§ **EXERCISE INSTRUCTIONS**
From the listing below, pull each line that includes "siswa".

= Beginning of Section =

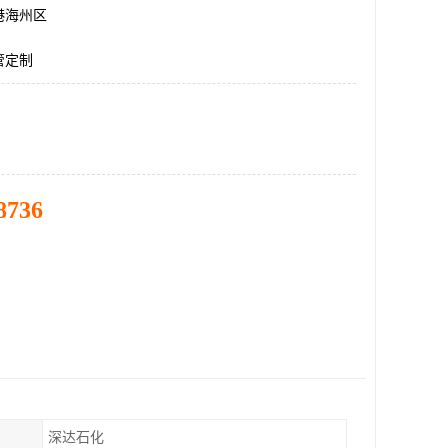
港海州区
管定制
8736
深达石化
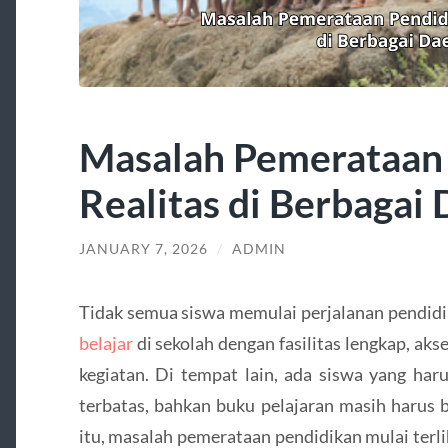
Masalah Pemerataan 
Realitas di Berbagai
JANUARY 7, 2026
/
ADMIN
Tidak semua siswa memulai perjalanan pendidik
belajar
di sekolah dengan fasilitas lengkap, akse
kegiatan. Di tempat lain, ada siswa yang har
terbatas, bahkan buku pelajaran masih harus 
itu, masalah pemerataan pendidikan mulai terl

= End of Section =

§ **ANSWER BOX**
Tidak semua siswa memulai perjalanan pendidik
kegiatan. Di tempat lain, ada siswa yang har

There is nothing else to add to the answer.